The answer comes in understanding the tragic inspiration for this story.
Hans’s Tender Heart
Andersen, who lived in the early 1800s, lived a life filled with tragedy. Just before he wrote The Little Mermaid he had fallen in love with a man, the son of his benefactor. Given the time in which he lived, it comes as no surprise that his friend rebuked Andersen and married a woman.
The Little Mermaid is a story of Andersen’s unrequited love, the kind of love that, at that time, was not publicly acknowledged. We have to wonder if the mermaid’s willingness to settle for crumbs of affection (she sleeps on a velvet cushion outside the prince’s door and dances for the prince even though “each time her foot touched the floor it seemed as if she trod on sharp knives”) were inspired by Andersen’s desperation to be part of his love’s life at any cost.
We will never know Andersen’s full love story, but we know that he loved a man in a time in which his love was a felony and a sin. We know he was devastated and wrote this tale to suture his wound. But the danger of the story is Andersen’s warning against loving too much. In his experience, desire pulls us under like an ocean swell.
If Andersen were my client, I would offer this: What if his desire did not fail? What if it was the cultural ignorance — and religious beliefs that encouraged suppression — that failed him?
What, then, would he say about the power of desire?
Yoga’s Surprising Connection to The Little Mermaid
When I first began to study yoga and other forms of spirituality, I often heard teachers say things like this: desire leads to suffering; freedom is having none. But like the first time I read The Little Mermaid, it felt like a piece of the story was missing. I went deeper, and I found teachings about desire that are as rich in shadow and light as a coral reef.
If Andersen were a seeker like me, he might have discovered the depth of desire. It could have transformed The Little Mermaid into a story that shares three truths about desire that I work with as I swim over the polypi:
- All desires deserve to be explored. Suppression leads to obsession. Every desire, whether outlandish, holy, or banal, tells us something about who we are and why we have taken form. If the little mermaid had been able to openly share her love for the human world without everyone shushing her, she might not have become obsessed with a prince who did not love her. Or, maybe she would have found friends other than the sea witch who could help her realize her dream.
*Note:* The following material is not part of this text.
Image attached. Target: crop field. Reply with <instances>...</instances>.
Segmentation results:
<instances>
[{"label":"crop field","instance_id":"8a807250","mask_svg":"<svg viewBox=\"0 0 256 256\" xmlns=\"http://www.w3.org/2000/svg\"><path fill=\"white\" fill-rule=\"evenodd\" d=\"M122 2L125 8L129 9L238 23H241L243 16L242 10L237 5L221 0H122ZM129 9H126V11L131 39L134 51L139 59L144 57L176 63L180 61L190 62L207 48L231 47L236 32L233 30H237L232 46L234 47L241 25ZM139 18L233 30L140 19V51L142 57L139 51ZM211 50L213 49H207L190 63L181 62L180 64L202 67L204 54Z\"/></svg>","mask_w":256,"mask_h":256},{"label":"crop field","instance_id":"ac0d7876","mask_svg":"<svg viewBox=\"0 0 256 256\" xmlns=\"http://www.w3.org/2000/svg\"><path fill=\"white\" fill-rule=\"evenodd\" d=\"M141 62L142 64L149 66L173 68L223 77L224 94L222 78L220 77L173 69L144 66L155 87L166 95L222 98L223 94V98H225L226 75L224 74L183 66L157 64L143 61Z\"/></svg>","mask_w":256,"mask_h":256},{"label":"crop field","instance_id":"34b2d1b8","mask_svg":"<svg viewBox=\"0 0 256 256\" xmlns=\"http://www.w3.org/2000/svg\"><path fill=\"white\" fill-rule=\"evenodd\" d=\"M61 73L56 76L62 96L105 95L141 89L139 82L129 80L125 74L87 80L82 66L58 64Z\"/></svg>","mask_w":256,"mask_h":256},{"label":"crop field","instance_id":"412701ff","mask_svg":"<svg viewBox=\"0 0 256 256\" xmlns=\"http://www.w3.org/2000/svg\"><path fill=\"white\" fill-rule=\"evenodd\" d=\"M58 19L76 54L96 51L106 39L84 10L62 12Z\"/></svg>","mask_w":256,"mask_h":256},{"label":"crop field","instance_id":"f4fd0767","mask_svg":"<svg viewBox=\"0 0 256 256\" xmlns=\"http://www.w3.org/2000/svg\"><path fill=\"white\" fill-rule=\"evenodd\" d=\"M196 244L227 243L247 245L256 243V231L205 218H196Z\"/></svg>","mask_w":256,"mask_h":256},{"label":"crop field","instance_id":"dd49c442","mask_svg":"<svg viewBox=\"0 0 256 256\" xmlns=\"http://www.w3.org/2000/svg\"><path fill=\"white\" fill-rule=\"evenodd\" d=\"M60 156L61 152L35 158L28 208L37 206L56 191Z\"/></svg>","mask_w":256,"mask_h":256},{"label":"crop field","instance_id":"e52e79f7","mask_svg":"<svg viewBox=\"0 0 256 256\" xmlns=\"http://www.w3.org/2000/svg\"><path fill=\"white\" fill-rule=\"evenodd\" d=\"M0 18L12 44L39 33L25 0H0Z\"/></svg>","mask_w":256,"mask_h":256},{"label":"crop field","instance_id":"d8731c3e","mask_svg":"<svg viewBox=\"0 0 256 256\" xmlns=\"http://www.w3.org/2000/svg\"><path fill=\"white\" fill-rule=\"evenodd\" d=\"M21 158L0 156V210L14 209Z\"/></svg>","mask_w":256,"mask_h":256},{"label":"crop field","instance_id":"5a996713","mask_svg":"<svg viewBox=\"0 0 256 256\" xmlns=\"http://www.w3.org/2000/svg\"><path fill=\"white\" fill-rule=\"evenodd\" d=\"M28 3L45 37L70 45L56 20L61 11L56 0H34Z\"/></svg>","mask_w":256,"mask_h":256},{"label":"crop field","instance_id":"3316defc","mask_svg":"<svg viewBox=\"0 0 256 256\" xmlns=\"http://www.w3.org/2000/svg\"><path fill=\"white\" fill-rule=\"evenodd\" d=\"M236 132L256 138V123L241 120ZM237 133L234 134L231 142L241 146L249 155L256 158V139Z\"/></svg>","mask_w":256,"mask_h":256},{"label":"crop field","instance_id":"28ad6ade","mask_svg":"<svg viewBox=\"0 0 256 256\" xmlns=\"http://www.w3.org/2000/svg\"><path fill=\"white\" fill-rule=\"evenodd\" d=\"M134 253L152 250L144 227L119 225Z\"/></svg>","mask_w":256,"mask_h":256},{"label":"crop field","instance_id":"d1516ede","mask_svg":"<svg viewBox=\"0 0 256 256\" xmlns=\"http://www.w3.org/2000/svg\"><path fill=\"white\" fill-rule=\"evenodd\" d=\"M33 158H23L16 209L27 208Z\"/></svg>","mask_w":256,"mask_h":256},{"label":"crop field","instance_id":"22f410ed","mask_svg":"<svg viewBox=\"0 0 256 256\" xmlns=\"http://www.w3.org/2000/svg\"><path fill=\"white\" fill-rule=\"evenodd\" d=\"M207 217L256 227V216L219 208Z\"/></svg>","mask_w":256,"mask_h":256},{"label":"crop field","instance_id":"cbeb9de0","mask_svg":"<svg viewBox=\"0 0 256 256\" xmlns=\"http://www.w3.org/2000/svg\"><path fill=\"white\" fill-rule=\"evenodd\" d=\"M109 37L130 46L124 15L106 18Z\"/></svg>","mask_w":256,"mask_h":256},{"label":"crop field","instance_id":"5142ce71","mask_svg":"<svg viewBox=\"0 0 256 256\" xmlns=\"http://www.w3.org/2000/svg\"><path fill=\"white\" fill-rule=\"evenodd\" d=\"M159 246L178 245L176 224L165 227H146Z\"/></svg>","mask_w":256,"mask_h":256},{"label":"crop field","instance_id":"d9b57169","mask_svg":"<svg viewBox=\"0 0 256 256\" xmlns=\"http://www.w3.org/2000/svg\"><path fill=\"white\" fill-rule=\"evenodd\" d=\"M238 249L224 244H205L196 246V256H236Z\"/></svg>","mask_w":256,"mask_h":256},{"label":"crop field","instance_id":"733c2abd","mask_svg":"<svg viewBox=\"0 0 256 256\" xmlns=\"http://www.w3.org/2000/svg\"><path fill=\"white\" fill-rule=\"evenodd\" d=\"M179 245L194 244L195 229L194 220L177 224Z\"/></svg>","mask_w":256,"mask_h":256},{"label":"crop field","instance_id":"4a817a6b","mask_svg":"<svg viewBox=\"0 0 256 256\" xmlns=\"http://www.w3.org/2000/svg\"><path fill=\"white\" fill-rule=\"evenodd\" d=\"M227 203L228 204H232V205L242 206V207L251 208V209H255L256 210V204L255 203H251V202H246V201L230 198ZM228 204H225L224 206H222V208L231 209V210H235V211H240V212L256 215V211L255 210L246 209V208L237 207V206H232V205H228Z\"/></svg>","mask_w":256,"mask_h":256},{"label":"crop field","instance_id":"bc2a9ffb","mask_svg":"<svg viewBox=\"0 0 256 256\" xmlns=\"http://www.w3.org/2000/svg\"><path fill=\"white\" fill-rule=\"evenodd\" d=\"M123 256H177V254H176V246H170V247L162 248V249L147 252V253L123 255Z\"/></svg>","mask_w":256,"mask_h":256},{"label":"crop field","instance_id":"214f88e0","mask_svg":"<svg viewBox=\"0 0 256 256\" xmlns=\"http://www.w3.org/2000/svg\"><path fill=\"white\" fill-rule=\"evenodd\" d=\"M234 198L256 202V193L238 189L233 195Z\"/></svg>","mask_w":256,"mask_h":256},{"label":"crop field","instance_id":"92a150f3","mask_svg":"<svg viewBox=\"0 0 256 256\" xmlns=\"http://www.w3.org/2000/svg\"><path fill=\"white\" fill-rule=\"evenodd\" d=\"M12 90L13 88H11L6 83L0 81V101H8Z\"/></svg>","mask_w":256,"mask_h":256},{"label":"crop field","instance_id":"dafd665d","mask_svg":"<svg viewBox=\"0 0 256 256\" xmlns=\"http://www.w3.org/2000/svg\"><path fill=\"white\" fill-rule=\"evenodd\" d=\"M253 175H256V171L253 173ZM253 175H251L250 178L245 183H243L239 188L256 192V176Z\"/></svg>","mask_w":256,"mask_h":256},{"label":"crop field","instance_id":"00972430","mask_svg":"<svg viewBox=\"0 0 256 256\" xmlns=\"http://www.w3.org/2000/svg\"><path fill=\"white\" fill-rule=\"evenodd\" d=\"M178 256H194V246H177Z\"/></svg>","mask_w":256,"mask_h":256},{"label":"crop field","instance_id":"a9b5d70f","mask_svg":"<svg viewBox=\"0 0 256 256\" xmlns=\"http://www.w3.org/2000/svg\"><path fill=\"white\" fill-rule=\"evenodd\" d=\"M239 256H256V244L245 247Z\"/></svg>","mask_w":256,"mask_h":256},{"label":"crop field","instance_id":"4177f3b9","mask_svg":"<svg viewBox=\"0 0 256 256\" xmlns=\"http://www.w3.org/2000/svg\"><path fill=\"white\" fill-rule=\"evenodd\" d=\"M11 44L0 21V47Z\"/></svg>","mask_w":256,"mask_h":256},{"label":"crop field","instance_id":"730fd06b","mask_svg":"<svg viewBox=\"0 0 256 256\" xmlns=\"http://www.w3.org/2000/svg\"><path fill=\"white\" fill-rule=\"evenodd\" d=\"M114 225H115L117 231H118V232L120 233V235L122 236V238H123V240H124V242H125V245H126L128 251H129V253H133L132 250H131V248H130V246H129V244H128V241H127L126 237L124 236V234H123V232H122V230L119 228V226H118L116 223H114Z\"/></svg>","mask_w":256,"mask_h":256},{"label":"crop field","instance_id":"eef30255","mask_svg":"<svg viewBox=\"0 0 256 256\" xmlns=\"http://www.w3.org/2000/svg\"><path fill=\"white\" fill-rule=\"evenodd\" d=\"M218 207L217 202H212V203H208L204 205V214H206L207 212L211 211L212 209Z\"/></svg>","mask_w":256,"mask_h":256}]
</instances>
- Some desires deserve action. Knowing when and on what to act requires discernment and courage. Discernment teaches us to honor right timing and ethics (which are different from cultural mores). Yet a discerning mind also knows that the ego will always avoid risk, so we must mine courage and use it when it’s time to move.
- We may not get what we want. Even if we exercise discernment and courage, we don’t always get what we want. We don’t know all the reasons for this. As Andersen (and the little mermaid) found, sometimes we can love someone who isn’t fit to hold our hearts. Maybe the story would have shifted if Andersen had realized that he was worth far more than what his romantic interest could offer.
The Redemption
In my work as a wisdom guide I have seen countless examples of the ways that desires shape us — they have tremendous creative or destructive potential. Each of them is a map to our inner selves. Our power is not in getting everything we want, but in uncovering who we really are in the process of wishing.
Andersen suffered, no doubt. But his desires didn’t create the danger, the culture did. And while we can acknowledge Andersen’s desire to warn children against the dangers of going after what’s in their hearts, we have to admit that it’s a story that we have outgrown.
Folk and fairy tales like this one are powerful tools. They shape us in good and bad ways. However, we make an even stronger mold by exploring what’s written in between the lines. Naming the half-truths and limited beliefs in The Little Mermaid gives us what the author never had — freedom from them.